EXERCISE OBJECTIVE:
Look through the entries below and report every line that has "Säveån".
*** SOURCE RECORDS ***
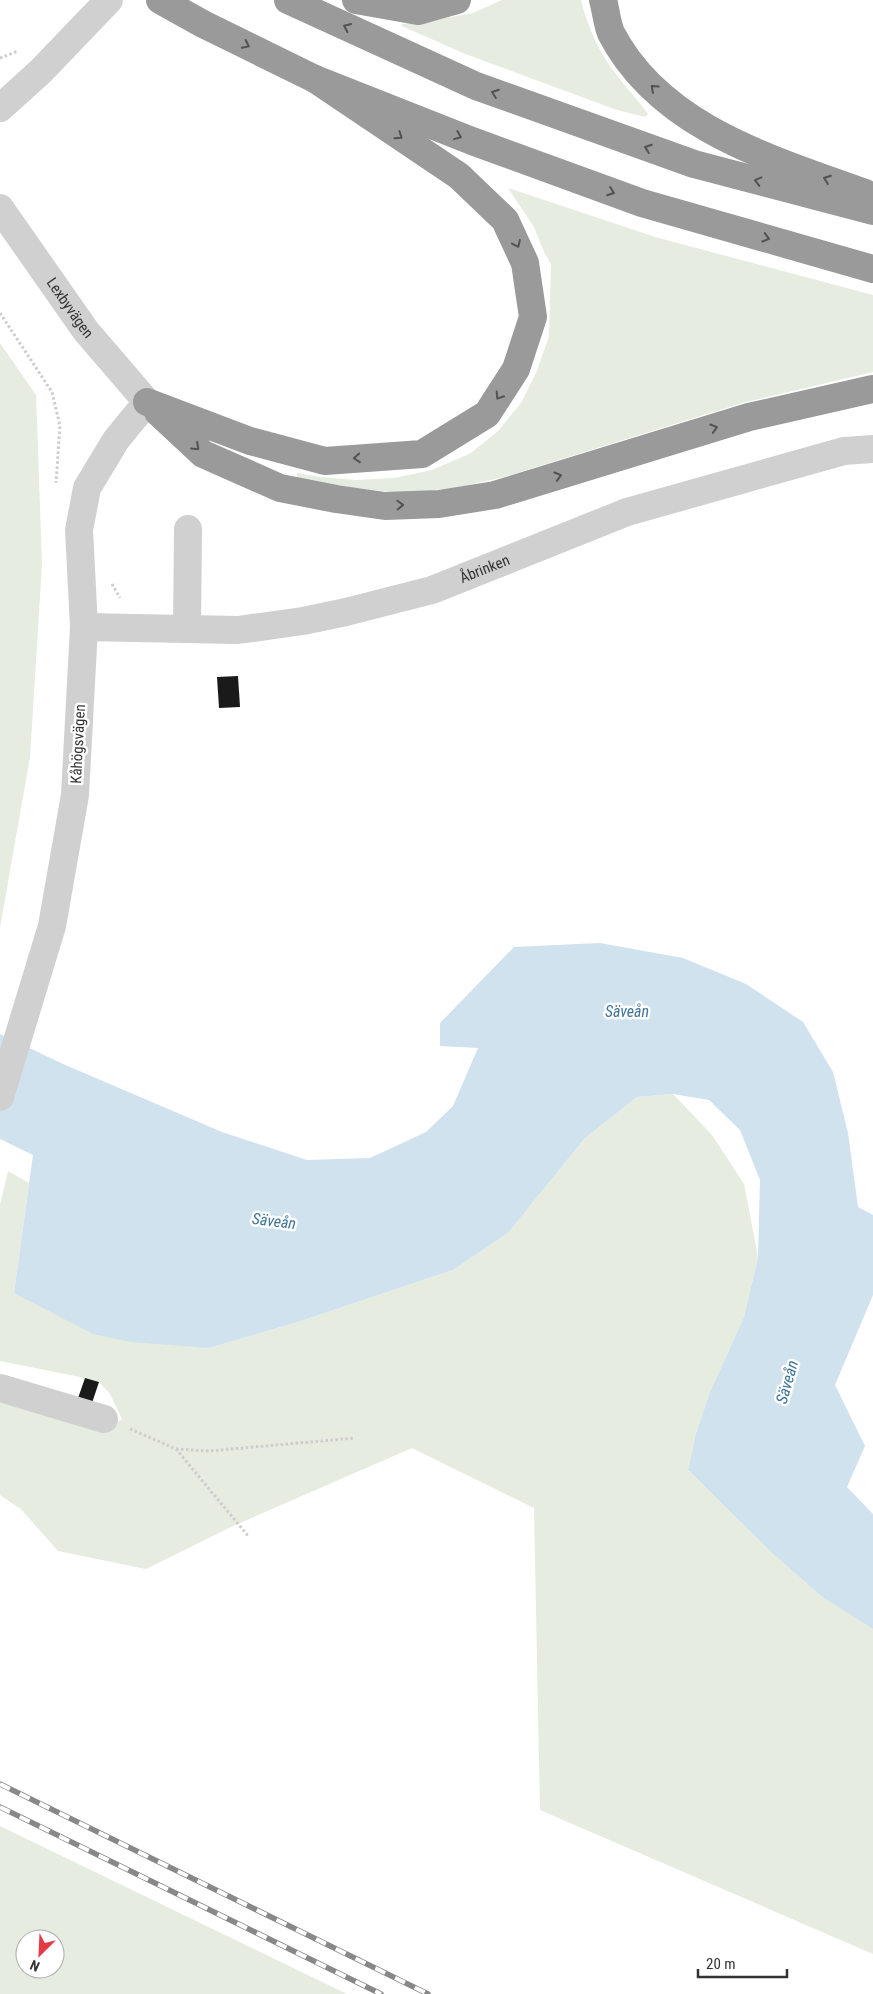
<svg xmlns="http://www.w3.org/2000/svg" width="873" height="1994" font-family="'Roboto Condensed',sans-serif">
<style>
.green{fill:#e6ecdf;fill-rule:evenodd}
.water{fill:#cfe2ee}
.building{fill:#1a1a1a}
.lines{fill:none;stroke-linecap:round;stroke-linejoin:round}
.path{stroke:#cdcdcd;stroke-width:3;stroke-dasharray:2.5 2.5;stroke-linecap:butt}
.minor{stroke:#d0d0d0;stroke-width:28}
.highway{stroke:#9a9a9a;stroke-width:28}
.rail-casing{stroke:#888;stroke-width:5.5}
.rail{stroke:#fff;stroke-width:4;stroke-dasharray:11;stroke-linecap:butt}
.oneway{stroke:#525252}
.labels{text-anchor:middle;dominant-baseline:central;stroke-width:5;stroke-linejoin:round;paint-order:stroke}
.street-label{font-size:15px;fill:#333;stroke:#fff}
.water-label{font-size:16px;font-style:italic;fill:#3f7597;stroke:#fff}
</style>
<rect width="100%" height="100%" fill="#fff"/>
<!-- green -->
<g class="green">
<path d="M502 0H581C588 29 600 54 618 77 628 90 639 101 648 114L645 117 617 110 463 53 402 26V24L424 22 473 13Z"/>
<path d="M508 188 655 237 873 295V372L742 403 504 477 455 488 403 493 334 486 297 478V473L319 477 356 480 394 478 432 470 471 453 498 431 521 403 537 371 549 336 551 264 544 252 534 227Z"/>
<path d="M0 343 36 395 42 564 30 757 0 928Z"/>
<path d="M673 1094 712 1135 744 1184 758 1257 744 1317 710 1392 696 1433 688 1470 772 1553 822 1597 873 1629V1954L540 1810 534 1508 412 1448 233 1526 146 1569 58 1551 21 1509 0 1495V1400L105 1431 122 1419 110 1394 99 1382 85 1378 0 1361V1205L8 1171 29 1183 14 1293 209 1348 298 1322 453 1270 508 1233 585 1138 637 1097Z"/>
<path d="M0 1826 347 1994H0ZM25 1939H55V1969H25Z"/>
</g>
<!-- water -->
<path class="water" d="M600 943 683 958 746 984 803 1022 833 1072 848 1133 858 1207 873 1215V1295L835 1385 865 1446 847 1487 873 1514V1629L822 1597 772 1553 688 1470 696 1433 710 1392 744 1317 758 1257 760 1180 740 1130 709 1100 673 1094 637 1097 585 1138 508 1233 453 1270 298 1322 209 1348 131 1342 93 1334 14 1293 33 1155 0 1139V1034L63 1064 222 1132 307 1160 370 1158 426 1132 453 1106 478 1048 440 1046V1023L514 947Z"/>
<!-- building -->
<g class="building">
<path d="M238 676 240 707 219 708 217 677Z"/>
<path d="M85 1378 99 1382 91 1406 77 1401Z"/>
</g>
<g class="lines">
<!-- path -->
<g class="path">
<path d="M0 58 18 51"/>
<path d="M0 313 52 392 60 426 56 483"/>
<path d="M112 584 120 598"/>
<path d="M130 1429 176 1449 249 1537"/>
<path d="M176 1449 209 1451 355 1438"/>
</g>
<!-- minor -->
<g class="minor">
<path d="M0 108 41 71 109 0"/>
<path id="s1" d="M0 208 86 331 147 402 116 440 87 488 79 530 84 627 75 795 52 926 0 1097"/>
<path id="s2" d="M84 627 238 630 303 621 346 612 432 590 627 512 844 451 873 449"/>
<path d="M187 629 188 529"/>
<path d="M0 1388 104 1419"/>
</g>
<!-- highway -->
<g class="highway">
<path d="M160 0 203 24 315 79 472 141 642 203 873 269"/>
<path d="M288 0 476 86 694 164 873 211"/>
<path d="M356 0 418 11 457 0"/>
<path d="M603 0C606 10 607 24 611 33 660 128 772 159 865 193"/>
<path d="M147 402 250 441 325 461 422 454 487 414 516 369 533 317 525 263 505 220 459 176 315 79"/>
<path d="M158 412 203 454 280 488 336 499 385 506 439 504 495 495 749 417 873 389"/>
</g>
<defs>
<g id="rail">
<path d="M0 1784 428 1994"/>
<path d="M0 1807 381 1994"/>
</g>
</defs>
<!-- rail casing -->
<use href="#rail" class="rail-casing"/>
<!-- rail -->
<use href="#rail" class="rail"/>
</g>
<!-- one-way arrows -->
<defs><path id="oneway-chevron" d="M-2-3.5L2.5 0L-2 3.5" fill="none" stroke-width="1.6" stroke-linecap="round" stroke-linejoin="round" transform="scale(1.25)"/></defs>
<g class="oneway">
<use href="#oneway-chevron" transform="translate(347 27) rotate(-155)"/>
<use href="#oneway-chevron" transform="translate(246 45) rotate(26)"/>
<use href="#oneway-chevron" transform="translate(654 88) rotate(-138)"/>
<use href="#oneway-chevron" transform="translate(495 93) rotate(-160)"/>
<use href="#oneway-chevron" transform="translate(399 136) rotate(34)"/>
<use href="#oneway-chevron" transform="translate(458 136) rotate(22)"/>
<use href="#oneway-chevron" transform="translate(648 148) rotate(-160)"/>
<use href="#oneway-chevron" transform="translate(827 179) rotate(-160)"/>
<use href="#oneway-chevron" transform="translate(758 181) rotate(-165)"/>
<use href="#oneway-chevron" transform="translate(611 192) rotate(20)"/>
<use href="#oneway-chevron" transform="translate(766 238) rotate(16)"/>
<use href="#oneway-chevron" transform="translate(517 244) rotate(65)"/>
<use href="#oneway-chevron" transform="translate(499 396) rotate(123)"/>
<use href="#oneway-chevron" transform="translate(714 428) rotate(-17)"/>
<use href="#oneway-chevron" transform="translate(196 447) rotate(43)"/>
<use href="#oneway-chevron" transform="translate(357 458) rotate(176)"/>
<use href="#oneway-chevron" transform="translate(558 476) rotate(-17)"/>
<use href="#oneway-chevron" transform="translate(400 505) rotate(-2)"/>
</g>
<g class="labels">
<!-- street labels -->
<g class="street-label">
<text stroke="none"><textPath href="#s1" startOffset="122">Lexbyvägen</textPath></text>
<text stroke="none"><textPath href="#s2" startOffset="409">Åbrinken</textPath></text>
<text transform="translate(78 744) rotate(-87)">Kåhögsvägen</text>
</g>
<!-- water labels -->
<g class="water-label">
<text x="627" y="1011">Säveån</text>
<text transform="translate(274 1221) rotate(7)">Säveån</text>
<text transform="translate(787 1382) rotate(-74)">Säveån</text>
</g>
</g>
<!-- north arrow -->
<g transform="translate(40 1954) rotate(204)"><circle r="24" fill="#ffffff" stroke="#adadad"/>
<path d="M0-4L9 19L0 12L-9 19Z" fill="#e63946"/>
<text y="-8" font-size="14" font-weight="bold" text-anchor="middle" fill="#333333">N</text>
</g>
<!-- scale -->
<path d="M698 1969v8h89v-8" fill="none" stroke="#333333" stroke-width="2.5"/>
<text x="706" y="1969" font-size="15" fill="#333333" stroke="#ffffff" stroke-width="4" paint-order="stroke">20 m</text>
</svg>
*** End of SOURCE RECORDS ***
RESULT OF THE EXERCISE:
<text x="627" y="1011">Säveån</text>
<text transform="translate(274 1221) rotate(7)">Säveån</text>
<text transform="translate(787 1382) rotate(-74)">Säveån</text>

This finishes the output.